STUTTGART, Germany: Just how far the automotive industry has come in 50 years was brought home to me after an ultra-rare drive behind the wheel of a 1970 Porsche 914-6 through the hills in and around Stuttgart, the creche of all things Porsche.
The reason for being there was 2019 marks the 50th anniversary of the model 914, the first-ever mid-engined model designed for the street.
It also marked the first time Porsche and Volkswagen collaborated on a car, even though both were the product of the fertile mind of Dr. Ferdinand Porsche.

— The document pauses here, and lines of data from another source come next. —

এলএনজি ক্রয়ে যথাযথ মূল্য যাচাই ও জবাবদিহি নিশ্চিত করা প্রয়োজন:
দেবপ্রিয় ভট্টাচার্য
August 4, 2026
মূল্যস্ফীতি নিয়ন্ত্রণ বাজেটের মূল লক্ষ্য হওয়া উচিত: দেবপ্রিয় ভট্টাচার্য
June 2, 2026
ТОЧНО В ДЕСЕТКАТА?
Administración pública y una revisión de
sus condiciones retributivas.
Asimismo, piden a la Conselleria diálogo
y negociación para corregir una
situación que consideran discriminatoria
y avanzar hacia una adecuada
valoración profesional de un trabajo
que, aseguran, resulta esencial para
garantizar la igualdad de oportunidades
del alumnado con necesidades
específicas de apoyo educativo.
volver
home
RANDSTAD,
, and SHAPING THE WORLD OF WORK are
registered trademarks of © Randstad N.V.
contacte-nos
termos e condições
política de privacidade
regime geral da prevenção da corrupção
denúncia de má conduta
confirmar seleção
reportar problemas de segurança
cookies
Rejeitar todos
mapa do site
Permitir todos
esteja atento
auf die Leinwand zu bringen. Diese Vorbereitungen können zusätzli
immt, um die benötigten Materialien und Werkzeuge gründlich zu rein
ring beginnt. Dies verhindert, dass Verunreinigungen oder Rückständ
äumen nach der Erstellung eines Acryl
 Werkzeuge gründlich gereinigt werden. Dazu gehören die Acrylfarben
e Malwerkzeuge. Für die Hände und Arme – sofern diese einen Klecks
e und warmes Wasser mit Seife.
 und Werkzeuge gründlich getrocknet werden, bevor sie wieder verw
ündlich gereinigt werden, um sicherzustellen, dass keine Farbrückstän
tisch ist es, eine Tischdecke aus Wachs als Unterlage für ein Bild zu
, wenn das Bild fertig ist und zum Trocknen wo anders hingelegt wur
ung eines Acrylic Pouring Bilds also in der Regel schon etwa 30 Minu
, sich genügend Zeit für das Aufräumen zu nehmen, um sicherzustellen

After World War II, Volkswagen emerged from the rubble of a bombed-out factory which took up building the pre-war Beetle while the Porsche family turned to the Model 356, the progenitor of all Porsche sportscar models to come.
But by 1967-68 VW was looking to replace its Karmann Ghia two seater while Porsche wanted another, lower-cost model in addition to its standalone 911.
Although who came up with what is part of the murky past, the result was the mid-engined Model 914 first going on sale in 1969.
Confusing things further was the 914-4 was built on the VW Karmann line with a Type 4 VW 1.7-litre flat four-cylinder producing 79 hp sourced from the Microbus/Transporter with five-speed manual transmission.
The other was the 914-6 built at the Porsche factory with a 2.0-litre, flat six-cylinder engine from the 911, producing 109 hp with a standard five-speed manual or available four-speed Sportmatic automatic transmission.
Styling was what I would call odd for the time, when other sportscars of the day incorporated Italianate character lines.
With slab sides and a squared-off shape, a friend of mine back in the day said it resembled a box of Kleenex.
Another odd thing was the removable Targa top roof that could be stowed in the rear luggage compartment. The reason was U.S. safety regulations at that time required T-Roofs and Porsche was planning to sell the bulk of the 914s in the U.S., so they complied.
Walking up to the blue 914-6 described here, it looked tiny, but I remember the first ones I saw 50 years ago were quite wide and long, compared to a MGB or Bugeye Sprite.
With willowy manual shift lever sprouting out of the flat floor, getting in was easy, even with roof in place.
With ignition key on the left in signature Porsche fashion, the engine didn’t snap into action, but turned a number of revolutions before catching with a bark then settling down to slow idle.
And then came the shifter, which with neither shift gate nor spring loaded pre-selectors, waved around like a reed in the wind with very long and vague throws that sometimes defied the synchromesh.
The result was crunching the gears or selecting the wrong gear altogether, which was no fun when trying enter the Autobahn or gearing down on the countless roundabouts.
Once I got the right gears sorted out, the 914-6 was enjoyable to drive and surprisingly easy to steer, as long as I didn’t push it.
Weighing in at 985 kg (the 914-4 was 940 kg because of the lighter four-cylinder engine) the 914-6 went from 0-100 km/h in 8.7 seconds with a top speed of 207 km/h, not that I was going to try it.
The other issue was the brakes or lack of same.
Although the 914 was one of the first cars to feature disc brakes on all four wheels, there was no power steering of the kind we know today, but a hydraulic/pneumatic system – meaning if you want to stop fast, you literally stood on the pedal.
So, why not fit the larger discs brakes from the 911, you may ask?
I was once told the reason was the 914 being lighter, it would out-brake the more expensive 911, which would not have gone over that well.
The steering wheel was hard, black plastic with a diameter thinner than a garden hose, so sweaty palms in a summer’s day sun was the reason the Targa top stayed in place.
The big problem was the accelerator placement – only about two inches to the right of the brake pedal to facilitate heel-and-toe driving that so in vogue back then.
It was too easy to press down with the right foot and hit both at the same time.
Ergo I took it slow, leaving lots of room from the car in front. Never being road titled, it was still considered “new” and worth about $100,000.
When production ended in the 1970s, with only 3,351 914-6 models sold compared to more than 18,000 914-4s, one of the main reasons given was the cost was just too close to the 911.
Yes, the 914-6 was great fun to drive. But the new 718 Boxster Spyder T, which I drove back to Stuttgart, physically showed the gulf between the then and now that is impossible to describe in words.
The 718 Boxster T and 718 Cayman T are going to be the entry-level sportscar models for the brand.
This mid-engine turbo four-cylinder was so quick and precise and truly exists thanks to the bloodline going all the way back to the 914.
I’ll be doing a first drive in the coming weeks when the embargo is lifted and I have specifications and pricing.
But looking back on my 914-6 drive, it was purely sensual and literally will only be experienced once in my long lifetime.